04:03 C'est le problème du bon élève. En termes de conséquences.
04:06 Alors les entreprises qui tardent
04:09 à se mettre en mouvement, d'abord elles risquent
04:12 de se retrouver en prise avec des processus qui perdent
04:15 graduellement en efficacité opérationnelle, en potentiel
04:18 de production de valeur, par rapport à des acteurs qui eux vont
04:21 s'approprier tous les moyens à leur disposition pour optimiser
04:24 et personnaliser leurs opérations.
04:27 Ensuite, cette dégradation de la compétitivité
04:30 peut s'accompagner d'un recul relatif en termes d'innovation
04:33 puisque l'IA, en permettant d'automatiser les tâches routinières,
04:36 peut débloquer des ressources pour des activités à plus haute
04:39 valeur ajoutée. Il y a également une dimension RH
04:42 qui n'est pas à négliger. Les acteurs compétents sur le marché vont
04:45 chercher des entreprises à la pointe, au sein desquelles ils vont pouvoir
04:48 renforcer leurs compétences, muscler leur employabilité.

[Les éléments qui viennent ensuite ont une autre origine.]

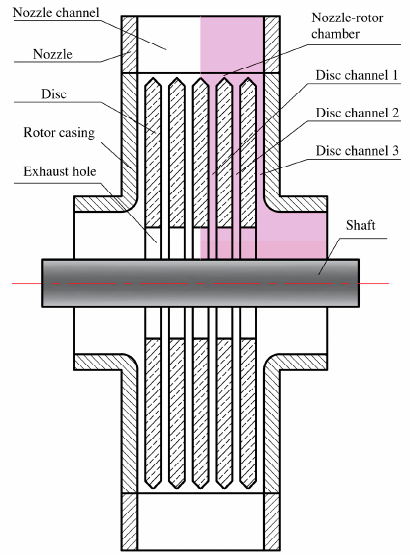
Figure 3. Schematic diagram of the one-to-many Tesla turbine with sharp disc tips.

04:51 Si l'entreprise n'est pas attractive vis-à-vis des meilleurs talents,
04:54 elle va cultiver un entre-soi qui va générer un cocktail
04:57 explosif pour l'avenir de l'entreprise.
05:00 Et puis enfin, il y a l'expérience client. L'IA permet
05:03 une compréhension approfondie des comportements de consommation,
05:06 laquelle compréhension permet une personnalisation,
05:09 voire une anticipation des demandes. Et en fait, tout ça forge
05:12 de nouvelles attentes, des nouvelles exigences qui bientôt,
05:15 si ce n'est déjà le cas, ne tolèreront plus
05:18 les approches impersonnelles. Donc l'entreprise risque de s'auto-évincer
05:21 du marché avec des pratiques désuètes.
05:24 Merci à vous, Romain. Merci, Jean-Philippe.